Search code examples
vectorjuliaoperator-overloadingvectorizationarray-broadcasting

Julia vectorized operators


I understand that in Julia most operators can be vectorized by prefixing it with .. However I don't understand why some of them worth both ways:

julia> a = rand(1_000_000);

julia> @time a*2;
  0.051112 seconds (183.93 k allocations: 17.849 MiB, 7.14% gc time, 89.16% compilation time)

julia> @time a*2;
  0.002070 seconds (2 allocations: 7.629 MiB)

julia> @time a.*2;
  0.026533 seconds (8.87 k allocations: 8.127 MiB, 93.23% compilation time)

julia> @time a.*2;
  0.001575 seconds (4 allocations: 7.630 MiB)

julia> a + 0.1;
ERROR: MethodError: no method matching +(::Vector{Float64}, ::Float64)

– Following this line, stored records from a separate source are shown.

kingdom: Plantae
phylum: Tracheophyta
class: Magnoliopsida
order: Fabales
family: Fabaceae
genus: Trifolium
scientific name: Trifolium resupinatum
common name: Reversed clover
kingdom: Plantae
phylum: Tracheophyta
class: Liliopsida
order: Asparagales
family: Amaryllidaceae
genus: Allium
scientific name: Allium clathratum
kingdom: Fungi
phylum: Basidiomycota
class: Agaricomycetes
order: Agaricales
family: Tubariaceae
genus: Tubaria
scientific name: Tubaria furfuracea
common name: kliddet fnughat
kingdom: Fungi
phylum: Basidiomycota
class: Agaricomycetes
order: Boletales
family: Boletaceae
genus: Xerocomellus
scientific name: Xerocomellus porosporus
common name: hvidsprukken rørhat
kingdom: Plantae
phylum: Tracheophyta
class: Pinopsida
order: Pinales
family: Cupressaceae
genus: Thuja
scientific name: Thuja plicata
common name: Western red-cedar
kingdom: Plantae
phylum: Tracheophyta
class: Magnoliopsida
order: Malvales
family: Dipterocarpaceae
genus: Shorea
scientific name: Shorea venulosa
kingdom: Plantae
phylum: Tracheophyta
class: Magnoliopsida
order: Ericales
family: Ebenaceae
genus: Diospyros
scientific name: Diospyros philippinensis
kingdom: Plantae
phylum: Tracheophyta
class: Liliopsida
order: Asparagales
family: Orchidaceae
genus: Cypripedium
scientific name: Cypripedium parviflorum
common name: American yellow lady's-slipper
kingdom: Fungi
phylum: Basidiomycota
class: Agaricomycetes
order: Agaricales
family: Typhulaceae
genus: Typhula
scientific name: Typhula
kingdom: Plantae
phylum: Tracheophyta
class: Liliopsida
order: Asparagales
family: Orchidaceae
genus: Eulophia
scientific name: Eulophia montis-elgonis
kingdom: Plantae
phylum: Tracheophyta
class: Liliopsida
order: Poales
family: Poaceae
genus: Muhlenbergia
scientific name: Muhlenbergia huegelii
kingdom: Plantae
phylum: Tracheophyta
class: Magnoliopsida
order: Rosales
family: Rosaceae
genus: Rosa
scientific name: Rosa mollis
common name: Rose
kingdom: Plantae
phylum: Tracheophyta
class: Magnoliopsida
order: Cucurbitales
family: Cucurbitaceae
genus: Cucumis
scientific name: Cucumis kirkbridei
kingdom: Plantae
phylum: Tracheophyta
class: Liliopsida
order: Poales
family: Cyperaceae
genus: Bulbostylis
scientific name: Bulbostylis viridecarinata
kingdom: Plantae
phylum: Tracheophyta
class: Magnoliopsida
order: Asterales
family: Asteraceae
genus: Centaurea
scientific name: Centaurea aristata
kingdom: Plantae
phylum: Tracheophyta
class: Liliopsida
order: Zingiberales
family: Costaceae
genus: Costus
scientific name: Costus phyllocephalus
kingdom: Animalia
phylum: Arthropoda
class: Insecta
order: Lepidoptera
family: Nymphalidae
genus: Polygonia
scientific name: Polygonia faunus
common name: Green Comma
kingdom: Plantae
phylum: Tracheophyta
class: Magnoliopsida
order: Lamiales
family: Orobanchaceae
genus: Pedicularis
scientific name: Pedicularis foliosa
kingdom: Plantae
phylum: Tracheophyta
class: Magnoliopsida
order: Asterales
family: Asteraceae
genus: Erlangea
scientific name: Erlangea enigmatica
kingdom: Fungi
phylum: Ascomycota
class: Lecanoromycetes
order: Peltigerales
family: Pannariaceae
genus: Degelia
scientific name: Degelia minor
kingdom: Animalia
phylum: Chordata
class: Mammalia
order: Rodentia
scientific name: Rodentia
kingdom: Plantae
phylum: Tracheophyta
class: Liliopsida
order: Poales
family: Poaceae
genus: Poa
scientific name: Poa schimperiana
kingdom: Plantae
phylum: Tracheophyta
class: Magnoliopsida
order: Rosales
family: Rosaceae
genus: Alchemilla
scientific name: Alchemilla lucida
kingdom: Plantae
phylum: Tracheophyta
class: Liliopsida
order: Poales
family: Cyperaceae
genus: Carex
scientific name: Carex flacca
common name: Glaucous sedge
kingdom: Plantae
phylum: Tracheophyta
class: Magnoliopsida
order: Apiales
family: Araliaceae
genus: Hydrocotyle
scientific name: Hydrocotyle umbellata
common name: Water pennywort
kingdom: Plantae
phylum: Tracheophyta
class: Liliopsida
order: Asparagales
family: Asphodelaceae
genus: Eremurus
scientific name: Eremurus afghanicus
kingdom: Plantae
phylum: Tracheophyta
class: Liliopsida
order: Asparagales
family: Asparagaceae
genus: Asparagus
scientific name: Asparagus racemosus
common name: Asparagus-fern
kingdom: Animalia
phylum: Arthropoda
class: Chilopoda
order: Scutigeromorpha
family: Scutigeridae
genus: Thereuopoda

Why array broadcasting works for * but not +?

What drives the difference in performance/allocations between * and .*?


Solution

  • For * when you write a * 2 is not a broadcasting operation but vector times scalar multiplication, which is a valid operation in vector space, see https://en.wikipedia.org/wiki/Scalar_multiplication.

    For + when you write a + 1 you ask for addition of vector and scalar, which is not operation that is normally supported in vector spaces. You have to broadcast + to achieve the desired result. You have a list of eight axioms that vector space must meet in https://en.wikipedia.org/wiki/Vector_space. Adding of scalar and vector is not one of them.

    Regarding performance - on my laptop both operations (broadcasted and non broadcasted multiplication) have the same performance characteristic:

    julia> using BenchmarkTools
    
    julia> @benchmark $a * 2
    BenchmarkTools.Trial: 2346 samples with 1 evaluation.
     Range (min … max):  1.373 ms … 8.099 ms  ┊ GC (min … max):  0.00% … 61.16%
     Time  (median):     1.513 ms             ┊ GC (median):     0.00%
     Time  (mean ± σ):   2.127 ms ± 1.101 ms  ┊ GC (mean ± σ):  19.42% ± 22.16%
    
      █▆▄▃▂▁▁      ▁▁▁            ▃▂▁
      ███████▇██▇▇█████▇▆▇▇▅▅▆▆▅▅▅██████▆▆▇▅▆▆▄▅▅▅▃▅▄▃▅▅▅▅▄▄▃▃▃ █
      1.37 ms     Histogram: log(frequency) by time     5.99 ms <
    
     Memory estimate: 7.63 MiB, allocs estimate: 2.
    
    julia> @benchmark $a .* 2
    BenchmarkTools.Trial: 2333 samples with 1 evaluation.
     Range (min … max):  1.377 ms … 7.586 ms  ┊ GC (min … max):  0.00% … 62.77%
     Time  (median):     1.528 ms             ┊ GC (median):     0.00%
     Time  (mean ± σ):   2.137 ms ± 1.104 ms  ┊ GC (mean ± σ):  19.25% ± 22.06%
    
      █▆▄▃▃▁▁▁▁   ▁▂▁▁            ▄▂▁▁ ▁                        ▁
      █████████▇█████████▇▇▇▇▇▅▆▄▆██████▆▇▆▆▆▇▇▆▃▄▅▆▇▆▆▆▅▅▁▃▁▅▃ █
      1.38 ms     Histogram: log(frequency) by time     5.98 ms <
    
     Memory estimate: 7.63 MiB, allocs estimate: 2.
    

    Running @time instead of using BenchmarkTools.jl is not reliable as single run of some operation can have a large variability of run time (e.g. your processor might be busy with some other tasks or GC can be triggered).